Sampai pada suatu hari aku
mulai mikir ini udah keterlaluan, harusnya gak kaya
gini hubungan ibu dan anak, dan harusnya aku punya sedikit cinta dan rasa
hormat ke bue.
Kayak yang sering aku bilang, jarak bisa
memperbaiki suatu hubungan.
Akhirnya aku putuskan untuk keluar dari
rumah, dan ikut ayah. Aku masih inget gimana aku pergi tanpa pamit ke bue,
gakuat. Gimana sepanjang jalan dimotor air mataku beleberan, nangis sesegukan,
udah gaketahan. Rasa sedih, sepi, lega, nyampur jadi satu. Umurku 17 tahun saat
itu, dan menurutku itu adalah keputusan terbesar
yang pernah aku ambil dalam hidup. Setidaknya sampai saat ini. aku harus tega sama diriku dan sama
bue. Lebay emang, tapi sejak ayah bue pisah, emang aku gak pernah pisah sama bue. Bahkan aku gak sedih mereka
pisah karena pada akhirnya aku tetep ikut bue. Jahat sih emang, ini gaadil buat
ayah. Tapi gatau kenapa dulu aku belum sadar
gimana sosok ayah sangat berarti buat aku.
Setelah hari itu aku gak kerumah bue
sekitar dua minggu. Hal tergila karena sebenernya tiap malem aku nangis gatau
kenapa. Aku kepikiran lala yang sendirian disana karena kakak udah masuk
pesantren. Kalo dipikir-pikir aku nyesel dulu
ninggalin dia sendirian.
Di hari ke 17 aku kerumah bue,
mau ngajak lala jalan-jalan. Setelah pulang dan nganter lala, aku ketemu bue.

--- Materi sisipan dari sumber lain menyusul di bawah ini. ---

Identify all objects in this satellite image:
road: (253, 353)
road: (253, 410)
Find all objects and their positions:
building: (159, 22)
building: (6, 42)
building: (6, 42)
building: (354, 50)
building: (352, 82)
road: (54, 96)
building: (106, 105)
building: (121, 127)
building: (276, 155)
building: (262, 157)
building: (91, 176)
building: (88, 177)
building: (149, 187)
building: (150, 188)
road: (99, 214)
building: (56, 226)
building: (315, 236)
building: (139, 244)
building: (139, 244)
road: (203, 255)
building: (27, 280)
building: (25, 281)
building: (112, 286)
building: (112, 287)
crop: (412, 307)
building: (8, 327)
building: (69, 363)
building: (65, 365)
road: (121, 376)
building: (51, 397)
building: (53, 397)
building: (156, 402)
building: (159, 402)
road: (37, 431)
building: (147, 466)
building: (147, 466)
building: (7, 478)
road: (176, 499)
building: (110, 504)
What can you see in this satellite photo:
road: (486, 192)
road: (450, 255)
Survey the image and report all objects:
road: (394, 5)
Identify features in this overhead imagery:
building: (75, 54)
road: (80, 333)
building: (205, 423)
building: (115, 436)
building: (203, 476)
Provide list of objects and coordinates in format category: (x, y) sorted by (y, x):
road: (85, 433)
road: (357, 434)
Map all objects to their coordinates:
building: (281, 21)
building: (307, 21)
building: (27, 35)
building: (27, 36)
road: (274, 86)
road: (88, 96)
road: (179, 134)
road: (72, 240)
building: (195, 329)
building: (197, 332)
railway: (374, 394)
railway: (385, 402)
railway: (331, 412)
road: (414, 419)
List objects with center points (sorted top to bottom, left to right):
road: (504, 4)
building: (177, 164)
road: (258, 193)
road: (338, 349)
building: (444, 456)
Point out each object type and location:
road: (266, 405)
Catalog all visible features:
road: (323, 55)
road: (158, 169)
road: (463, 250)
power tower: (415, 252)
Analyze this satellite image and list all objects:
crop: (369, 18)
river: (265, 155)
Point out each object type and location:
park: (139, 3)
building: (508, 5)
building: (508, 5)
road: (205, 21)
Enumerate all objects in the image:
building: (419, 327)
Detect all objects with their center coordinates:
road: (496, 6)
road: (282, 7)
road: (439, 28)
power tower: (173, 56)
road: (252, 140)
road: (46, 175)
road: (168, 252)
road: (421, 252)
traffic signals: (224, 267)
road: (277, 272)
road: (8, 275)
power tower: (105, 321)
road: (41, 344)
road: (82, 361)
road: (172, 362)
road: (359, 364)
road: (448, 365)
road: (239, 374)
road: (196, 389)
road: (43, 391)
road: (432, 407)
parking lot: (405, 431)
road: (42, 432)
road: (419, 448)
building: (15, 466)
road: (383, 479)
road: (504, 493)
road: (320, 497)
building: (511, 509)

Oke. Aku ga boleh nangis. Kita duduk sebelahan saling diem-dieman. dia sibuk sama hpnya, aku sibuk sama lala. Tiba
tiba bue memecah keheningan, ngomong gini "iya gapapa, toh juga pada
akhirnya suatu hari nanti bue bakal ngelepas kamu juga. Kamu bakal menikah dan
punya kehidupan sendiri, dimana bue akhirnya akan jadi penonton diluar
lingkaran kehidupan kamu. Bue bersyukur kita adalah keluarga, aku ibumu, yang
sejauh dan selama apapun kamu pergi, bue akan selalu punya alasan buat minta
kamu kembali. Ternyata gini ya rasanya dulu mbah waktu bue nikah." Hening.
Kita nangis sambil saling ngebelakangin satu sama lain. Aku gatau harus ngomong
apa, gabisa ngomong juga.
Oh tidak. Aku benci harus ada di moment
ini.
Ditambah lagi mbak ku bilang dilain hari, katanya "bue nangis mulu, dia nanya
mulu ‘aku salah ya mba?’ Aku bingung mba ayu
harus jawab apa, aku bilang aja mungkin mba ayu pindah biar lebih deket aja
kuliahnya bue. Ga tega aku liatnya." Terus aku jawab aja, "ya mba,
gapapa biar bue merenung, biar di lain waktu bue bisa lebih memaknai kehadiran
aku, kakak, lala. Biar bue sadar kalo setiap keputusan yang dia ambil itu akan
berpengruh juga buat anak-anaknya."
Tapi mungkin aku berlebihan. Mungkin dia
cuma berusaha buat enjoy dengan hidupnya dan melakukan apa yang dia suka. Sama
aja kayak aku. Cuman aku udah terkurung sama stigma bahwa harusnya hidup bue
berjalan sesuai dengan ritme anak-anaknya, bukan sebaliknya. Karena teoriku
adalah ketika kamu memutuskan untuk memiliki anak, saat itulah kamu mewariskan
hidupmu.
Jadi pada masanya, aku pikir bue terlalu
egois karena menurutku dia masih menggenggam hidupnya sendiri.
.
.
.
.
Setelah kupikir-pikir, ternyata akunya juga yang kejam. Padahal ayah sama bue juga punya hak untuk
hidup dalam keinginannya, melakukan apa yang mereka suka, dan tetap bertanggung
jawab sama aku kakak lala.
Sejak aku dirumah ayah aku jadi lebih
bisa menerima keputusan bue. Jadi lebih banyak mikir dari sudut pandang lain.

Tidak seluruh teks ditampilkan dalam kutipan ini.